The U.S. Supreme Court has agreed to hear a case pitting the recording and film industries and thousands of individual artists against online companies offering software often used to trade copyrighted material.
Plaintiffs groups say that the companies, Grokster and Streamcast Networks, are no different from Napster and should be shut down.
Napster was once the leading destination for Internet users to trade songs, videos and software. A lawsuit filed by many of the same plaintiffs succeeded in showing that Napster was helping users to infringe on copyrights. Eventually, Napster was shut down.
But Grokster and Streamcast won the first two rounds of litigation in district court in San Francisco and before the 9th U.S. Circuit Court of Appeals. Differences in the technology used tilted the case in their favor.
The difference is that these companies operate a decentralized system matching users rather than controlling centralized servers. Those copying music and movies do not get it directly from the Web sites but are put in touch with other individuals willing to share.
Now, plaintiffs have asked the Court to reject the 9th Circuit decision, Metro-Goldwyn-Mayer v.

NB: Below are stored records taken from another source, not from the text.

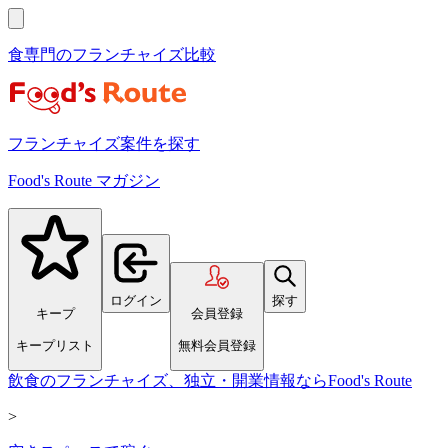
食専門のフランチャイズ比較
フランチャイズ案件を探す
Food's Route マガジン
ログイン
探す
キープ
会員登録
キープリスト
無料会員登録
飲食のフランチャイズ、独立・開業情報ならFood's Route
>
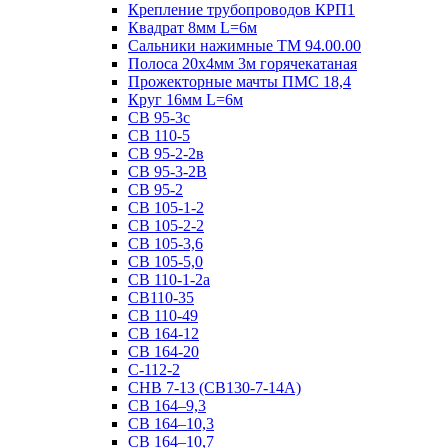
Крепление трубопроводов КРП1
Квадрат 8мм L=6м
Сальники нажимные ТМ 94.00.00
Полоса 20х4мм 3м горячекатаная
Прожекторные мачты ПМС 18,4
Круг 16мм L=6м
СВ 95-3с
СВ 110-5
СВ 95-2-2в
СВ 95-3-2В
СВ 95-2
СВ 105-1-2
СВ 105-2-2
СВ 105-3,6
СВ 105-5,0
СВ 110-1-2а
СВ110-35
СВ 110-49
СВ 164-12
СВ 164-20
С-112-2
СНВ 7-13 (СВ130-7-14А)
СВ 164–9,3
СВ 164–10,3
СВ 164–10,7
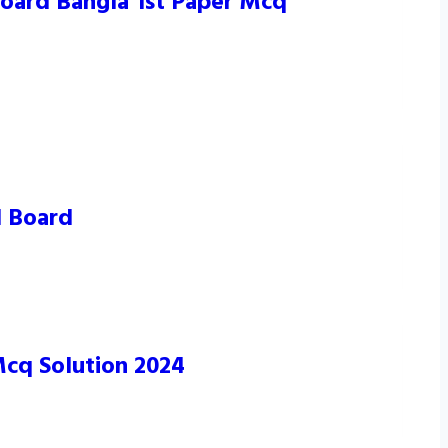
 Board Bangla 1st Paper Mcq
l Board
 Mcq Solution 2024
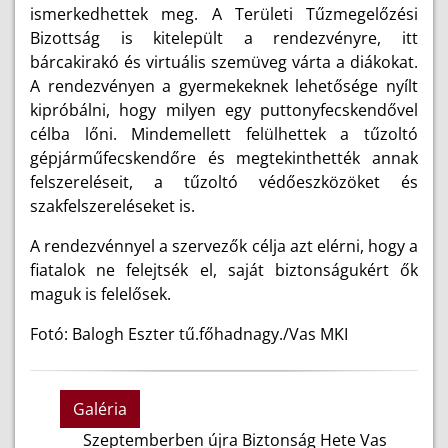
ismerkedhettek meg. A Területi Tűzmegelőzési
Bizottság is kitelepült a rendezvényre, itt
bárcakirakó és virtuális szemüveg várta a diákokat.
A rendezvényen a gyermekeknek lehetősége nyílt
kipróbálni, hogy milyen egy puttonyfecskendővel
célba lőni. Mindemellett felülhettek a tűzoltó
gépjárműfecskendőre és megtekinthették annak
felszereléseit, a tűzoltó védőeszközöket és
szakfelszereléseket is.
A rendezvénnyel a szervezők célja azt elérni, hogy a
fiatalok ne felejtsék el, saját biztonságukért ők
maguk is felelősek.
Fotó: Balogh Eszter tű.főhadnagy./Vas MKI
Galéria
Szeptemberben újra Biztonság Hete Vas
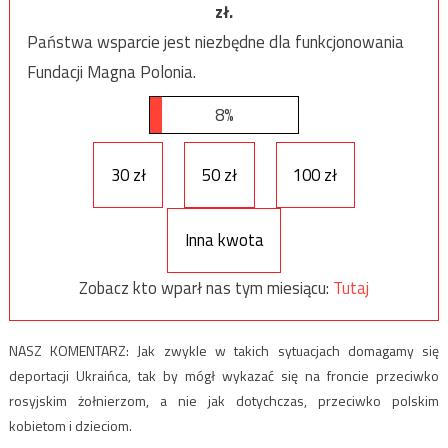
zł.
Państwa wsparcie jest niezbędne dla funkcjonowania
Fundacji Magna Polonia.
8%
30 zł
50 zł
100 zł
Inna kwota
Zobacz kto wparł nas tym miesiącu:
Tutaj
NASZ KOMENTARZ: Jak zwykle w takich sytuacjach domagamy się
deportacji Ukraińca, tak by mógł wykazać się na froncie przeciwko
rosyjskim żołnierzom, a nie jak dotychczas, przeciwko polskim
kobietom i dzieciom.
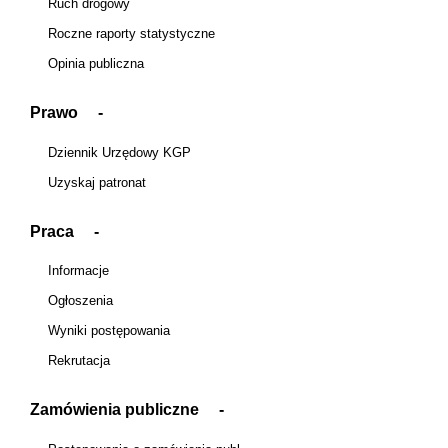
Ruch drogowy
Roczne raporty statystyczne
Opinia publiczna
Prawo
Dziennik Urzędowy KGP
Uzyskaj patronat
Praca
Informacje
Ogłoszenia
Wyniki postępowania
Rekrutacja
Zamówienia publiczne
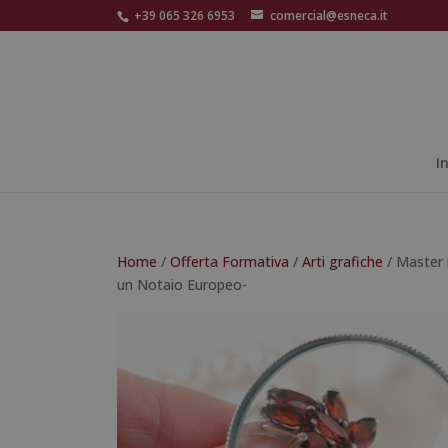
+39 065 326 6953
comercial@esneca.it
I
Home
/
Offerta Formativa
/
Arti grafiche
/ Master 
un Notaio Europeo-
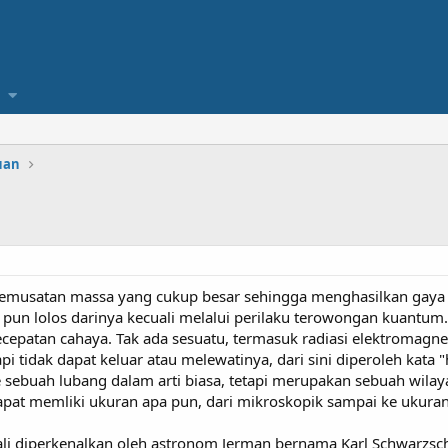
uan
musatan massa yang cukup besar sehingga menghasilkan gaya gr
 pun lolos darinya kecuali melalui perilaku terowongan kuantum.
cepatan cahaya. Tak ada sesuatu, termasuk radiasi elektromagnet
 tidak dapat keluar atau melewatinya, dari sini diperoleh kata "h
 sebuah lubang dalam arti biasa, tetapi merupakan sebuah wilay
dapat memliki ukuran apa pun, dari mikroskopik sampai ke ukura
li diperkenalkan oleh astronom Jerman bernama Karl Schwarzsch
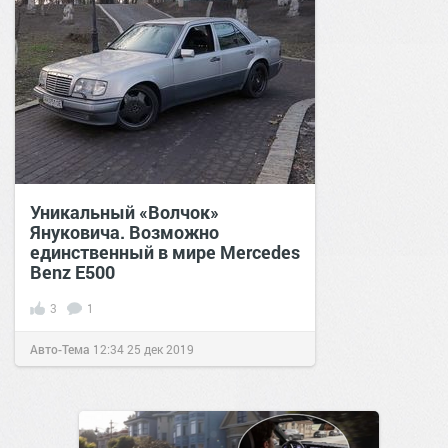
Уникальный «Волчок»
Януковича. Возможно
единственный в мире Mercedes
Benz Е500
3
1
Авто-Тема
12:34
25 дек 2019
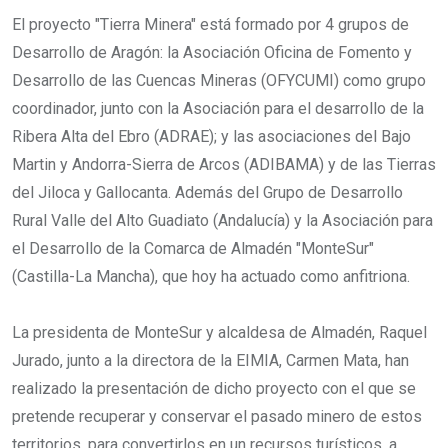
El proyecto "Tierra Minera" está formado por 4 grupos de
Desarrollo de Aragón: la Asociación Oficina de Fomento y
Desarrollo de las Cuencas Mineras (OFYCUMI) como grupo
coordinador, junto con la Asociación para el desarrollo de la
Ribera Alta del Ebro (ADRAE); y las asociaciones del Bajo
Martin y Andorra-Sierra de Arcos (ADIBAMA) y de las Tierras
del Jiloca y Gallocanta. Además del Grupo de Desarrollo
Rural Valle del Alto Guadiato (Andalucía) y la Asociación para
el Desarrollo de la Comarca de Almadén "MonteSur"
(Castilla-La Mancha), que hoy ha actuado como anfitriona.
La presidenta de MonteSur y alcaldesa de Almadén, Raquel
Jurado, junto a la directora de la EIMIA, Carmen Mata, han
realizado la presentación de dicho proyecto con el que se
pretende recuperar y conservar el pasado minero de estos
territorios, para convertirlos en un recursos turísticos, a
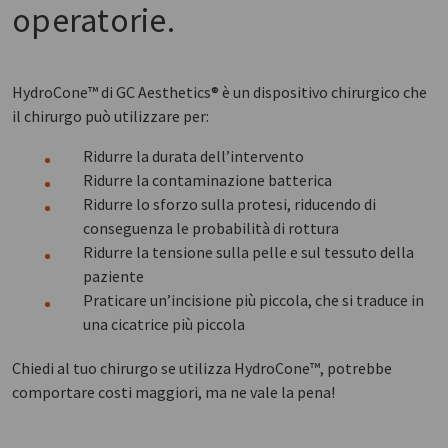
operatorie.
HydroCone™ di GC Aesthetics® è un dispositivo chirurgico che
il chirurgo può utilizzare per:
Ridurre la durata dell’intervento
Ridurre la contaminazione batterica
Ridurre lo sforzo sulla protesi, riducendo di
conseguenza le probabilità di rottura
Ridurre la tensione sulla pelle e sul tessuto della
paziente
Praticare un’incisione più piccola, che si traduce in
una cicatrice più piccola
Chiedi al tuo chirurgo se utilizza HydroCone™, potrebbe
comportare costi maggiori, ma ne vale la pena!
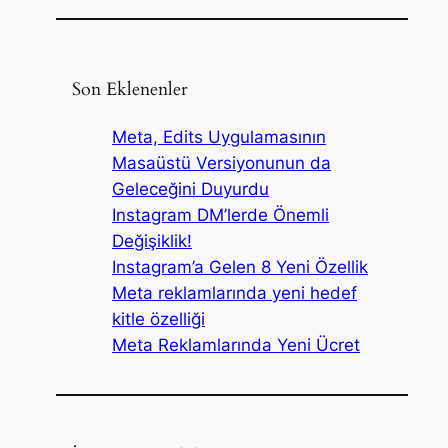
Son Eklenenler
Meta, Edits Uygulamasının
Masaüstü Versiyonunun da
Geleceğini Duyurdu
Instagram DM’lerde Önemli
Değişiklik!
Instagram’a Gelen 8 Yeni Özellik
Meta reklamlarında yeni hedef
kitle özelliği
Meta Reklamlarında Yeni Ücret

Grokster, 380 F.3d 1154. The distinction in technology, they argue, does not inoculate defendants from the fact that their software allows users to regularly trade copyrighted information.
The defendants counter that the technology serves a valuable purpose and that the copyright holders should target individual infringers rather than attacking an entire system of exchange developed on the Internet.
The key difference between Grokster and Streamcast and their predecessor, Napster, is the technology. The panel of appellate judges at the 9th Circuit pointed out that Napster used a “centralized indexing” system holding a list of available files.
Grokster and Streamcast applied what the panel called a “decentralized index peer-to-peer file-sharing model.” Under this model, each user makes data available to others on the system through an individual computer.